2. Why should I pay for health care for smokers when they choose to give themselves these problems?

The government of British Columbia is sueing the tobacco industry for the health care costs endured by caring for ailing smokers, and Ontario was thinking about doing the same thing. This seems to be the wave of the future. One argument could be the one above, word for word, in that why doesn't the government sue industries when an abnormal amount of people living near an industrial park get throat cancer? That's easy. Industries cough up big tax dollars, if not a little wink-wink nudge-nudge "campaign donation" under the table. Call it "Blackwater," if you will. They have finally decided to go after the tobacco companies, who have in their own ignorance made themselves easy targets, and like so many government decisions, that attitude filters down to Joe Citizen and he turns that argument on the smoker sitting next to him.

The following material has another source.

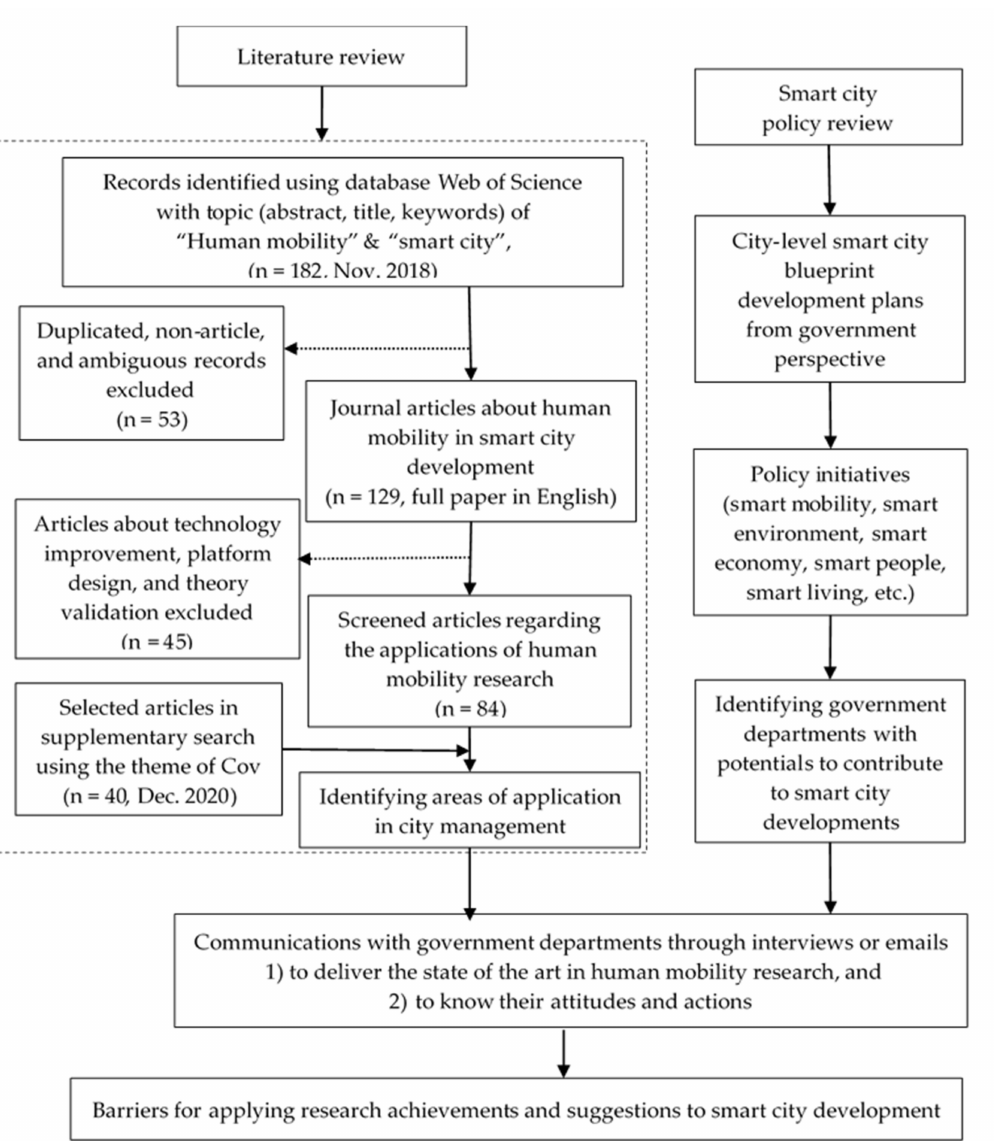
Figure 1. The framework for linking big data human mobility research with city-level smart city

Secondly, the whole taxation process is give and take. I don't use the arena, so why should I pay for it to be built? It's so that you can use it. We pay the enormous health care expenses of senior citizens and yet we don't complain about that. True, they don't choose to get old and yet smokers choose to smoke, but it's an example of how we, as citizens in a democracy, shoulder each other's burdens. If I don't drive, should my tax dollars still go toward building roads? If I don't use subsidized day care, should my tax dollars go towards it to give a break to parents who do? If I never have children, should I have to pay for the education system? I benefitted from it, but most school boards put tax dollars towards special education and programs for gifted children that a large percentage of the population will never benefit from.

If you use that argument about smokers, where does it stop? We could use that logic on all sorts of vices. Why should I pay for public drug rehabilitation programs if I'm not smoking crack? Why should I pay for the health care costs of alcoholics if I don't drink? Why should I pay for the health care costs of HIV patients who got the virus from unprotected sex when I use condoms religiously?

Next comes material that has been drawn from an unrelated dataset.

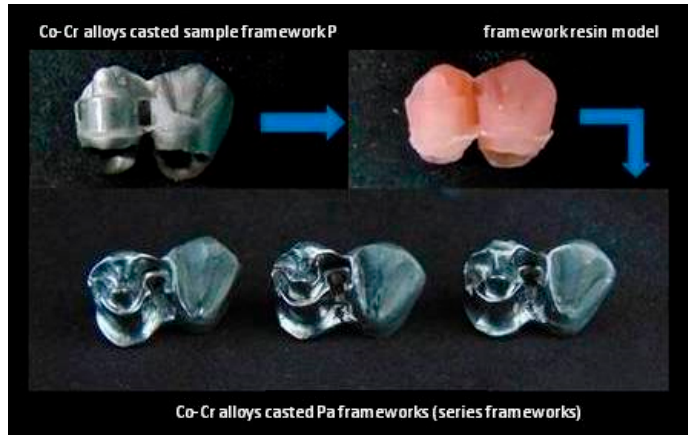
Figure 5. Diagram of the transition from framework P (individual framework) to the series produc- tion of Pa frameworks by using the Ma framework wax model.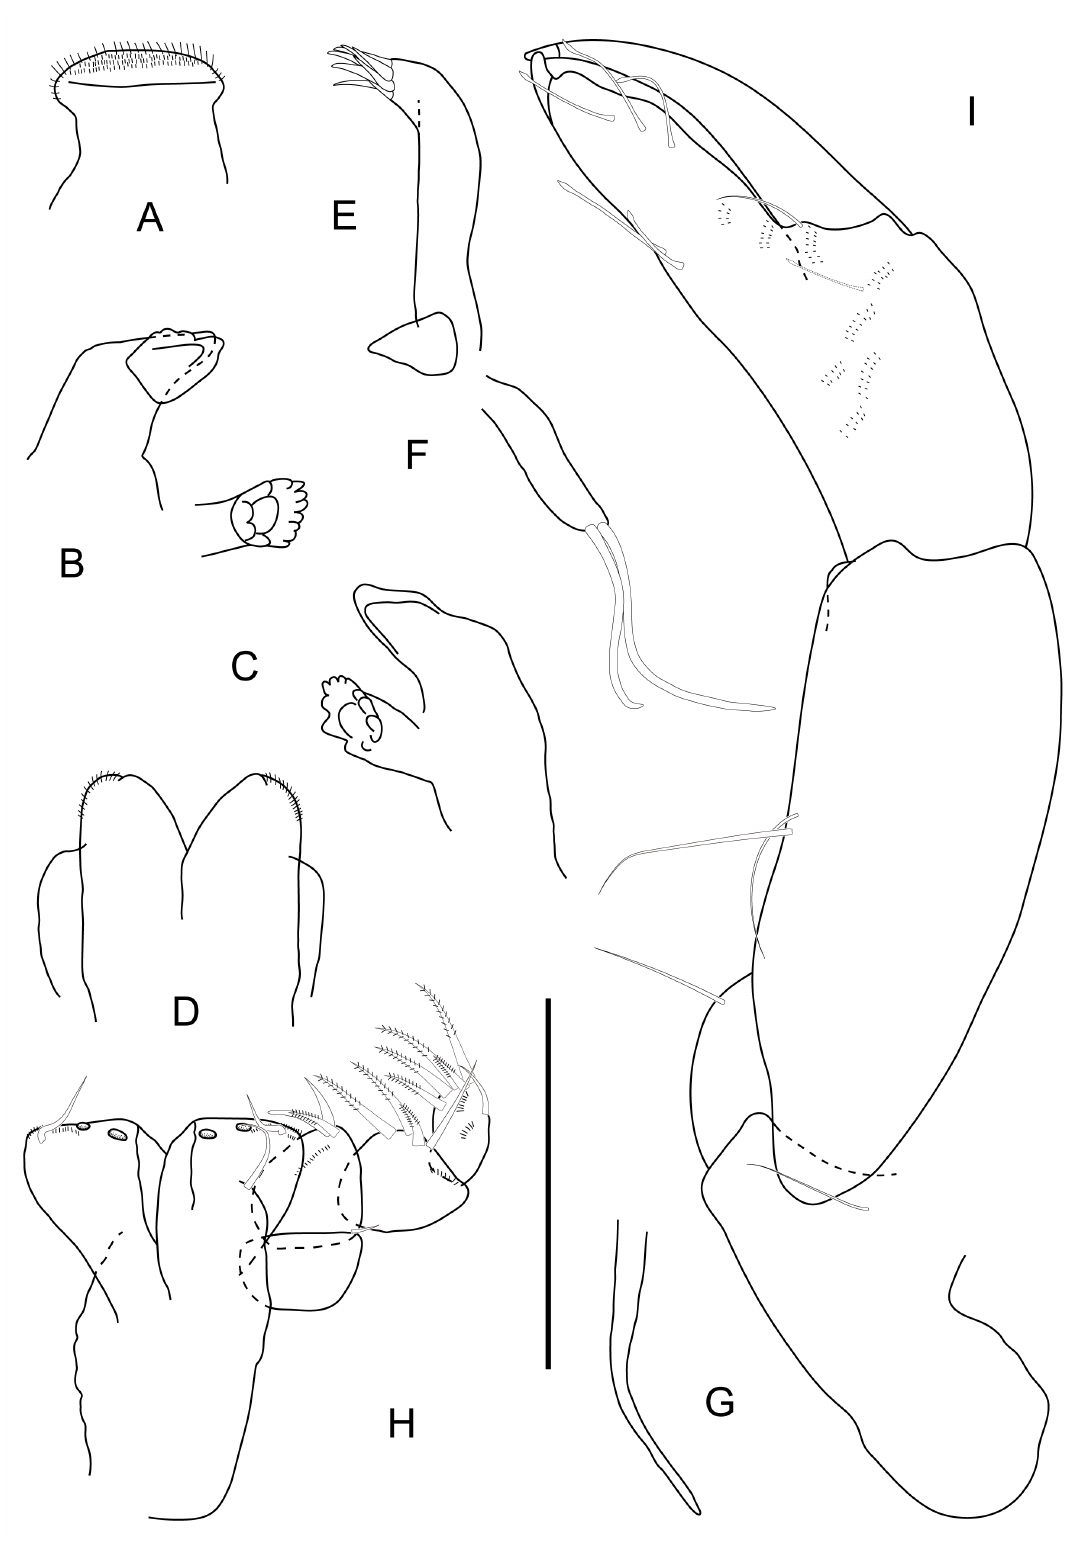
Fig. 15. Typhlotanais priscilae sp. nov., ♀, dissected (MZUSP 38009). A . Labrum. B . Left mandible. C . Right mandible. D . Labium. E . Maxillule. F . Maxilla. G . Epignath. H . Maxilliped. I . Cheliped. Scale bar = 0.1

And here's another news flash: not everyone with lung cancer and emphyzema is a smoker. Didn't you see "Man on the Moon?"

3. It's annoying to have smoke blowing in your face.

For this argument, I paraphrase Politically Incorrect's Bill Maher. "Why is it that when I'm on an airplane, they can have five kids screaming in my face, but if I have a cigarette any place smaller than the Astrodome I'm an asshole?" A word to the wise: everyone is annoying in some way, shape or form. I know people that I wish would use deodorant but they don't make a special section for them in restaurants.

I agree with segregating smokers to an extent. I like smoking sections in confined spaces, such as restaurants, airplanes and public transit. I'm not sure smoking in hospitals is a good idea. But we're getting carried away. Whoever dreamed up the idea of eliminating smoking in bars was toking on some leafy substance, because people who go to bars generally accept that it will be smoky. For awhile the Ontario government was going to introduce a law that you couldn't smoke while you were driving. Teachers can no longer smoke in staff rooms and are forced to go across the road with the students to smoke. There is no smoking at many bus terminals, down by the tracks at train stations or in any public facility at all. Are they really that scared of us?

Yes, but there are many, many other things to be scared of. Smokers are just the easiest to spot. So lay off us, people. We know we're dying, but there are many things killing you faster.